When a Diamantaire is Not a Diamantaire
April 01, 04In January, we reported that Belgium’s very comprehensive anti-money laundering regime, which was upgraded at the end of 2003 by new legislation, prohibits the receipt of more than 15,000 euros in cash in any trade transaction. The law also imposes specific obligations on the diamond trade, including client identifications, maintaining records and so on. With some issues, the law provides for a “transition” period before the measures take effect whereas on other provisions the law is fully enforced.
Diamond traders don’t sense any difference between “before” and “after” – and we were asked whether both industry and government had pragmatically decided to “ignore” the legal requirements. This is not the case by any means. Technical difficulties have arisen surrounding the definition of “diamantaire”. As we reported earlier, the Belgian anti-money laundering law applies to “traders in diamonds who are registered in accordance to Article 169, §3, of the Program Law of August 2002”.

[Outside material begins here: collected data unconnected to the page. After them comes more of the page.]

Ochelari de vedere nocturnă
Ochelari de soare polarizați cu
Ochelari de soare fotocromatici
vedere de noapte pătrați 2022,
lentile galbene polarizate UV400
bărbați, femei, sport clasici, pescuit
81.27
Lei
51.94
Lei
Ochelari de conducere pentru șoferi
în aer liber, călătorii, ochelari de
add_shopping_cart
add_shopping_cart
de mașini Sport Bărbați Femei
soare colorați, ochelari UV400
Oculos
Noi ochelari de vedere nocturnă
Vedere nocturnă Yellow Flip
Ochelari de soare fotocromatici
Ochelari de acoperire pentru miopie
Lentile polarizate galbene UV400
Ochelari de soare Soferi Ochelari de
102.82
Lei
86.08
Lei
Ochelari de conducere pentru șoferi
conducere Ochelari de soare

The relevant provisions of the Program Law amend the governmental controls over the diamond sector and contain the legal requirements for diamond merchants to report to the Ministry of Economic Affairs on diamond inventories as well as the requirement to declare the origins of each diamond transaction. Needless to stress, this relevant part of the Program Law was mostly Kimberley Process facilitating legislation.
Article 169 §3 requires that “in order to facilitate the aforementioned governmental control of the diamond sector, each diamantaire domiciled in the Kingdom of Belgium is obligated to register himself with the Ministry of Economic Affairs, before he can engage in the professional activity of diamond trading. This also means that proof must be delivered certifying that all the formalities have been met to engage in the profession of diamond trading.” [The translation is mine – thus not official.]
The following paragraph, §4, states “the Crown will decide on the conditions, procedures, rules and authorities needed to implement the aforementioned registration”. And here is the catch: the Crown has not yet officially proclaimed what the legal prerequisites are that allow a diamantaire to register as a diamantaire. Strictly speaking, no diamantaire would be allowed to work as a diamantaire in Belgium if he didn’t first register in accordance with Article 169 of the Program Law. This, however, hasn’t prevented the smooth and continued operation of the world’s largest diamond trading center.
Now, about a year and a half later, an anti-money laundering law that imposes certain obligations on the diamond industry has come into effect. Logically, the obligations must be carried out by all locally registered diamantaires (and, though the law doesn’t specify so, we think the obligations must also apply to foreigners trading diamonds in Antwerp). So now the diamantaires find themselves in a legal vacuum: as the Crown has not yet issued the prerequisite rules to enable the registration of diamantaires, not a single diamantaire has registered.
And since the anti-money laundering laws refer solely to “registered diamantaires”, there is not a single diamantaire in Belgium to whom the law applies... Does this make sense? Of course it does. It plainly means that more regulations and clarifications have to be issued before the new law can actually be enforced. In a way, the Belgian diamantaires face a problem that has also become a concern in the United States: the law specifically excludes the activities of visiting diamantaires or of African rough traders wanting to sell their goods on the Antwerp market.
In Belgium pragmatism always prevails. If the cash-limitation does not apply to foreigners, it will somehow also be circumvented for the local diamantaires – most likely with the full approval of government. Anti-money laundering laws will not be used to create either artificial trade barriers or to grant one group a competitive advantage over others.
The fact that there is no Royal Decree yet to implement the Program Law must be seen as a technicality. The U.S. Department of State, earlier this month, expressed appreciation of the way the Belgian government has implemented anti-money laundering rules. In its report on Belgium, the State Department observes that “despite this strong legislation, Belgium remains vulnerable to money laundering”. Noting the inclusion of the diamantaires in the latest amendments, the State Department said, “This law explicitly targets the diamond trade, whose largest venue for global trading is Antwerp. The Government of Belgium seeks to close off the use of diamond trading to accomplish money laundering through this law. This is important because Belgium has already logged cases of terrorist groups attempting to use the diamond trade.”
The restrictions imposed on the diamond sector in Belgium seem more severe than those that in other European countries. We assume that, eventually a harmonization of rules will take place. The State Department, which has privileged communication channels with the Belgian government, must have good reasons to pay tribute to the Belgian efforts. The laws should be seen as providing, first and foremost, a protective umbrella over the diamond industry. The entire diamond industry – not only the Belgian center – ought to appreciate this. The law is expected to be fully implemented – as soon as the technical obstacles have been solved.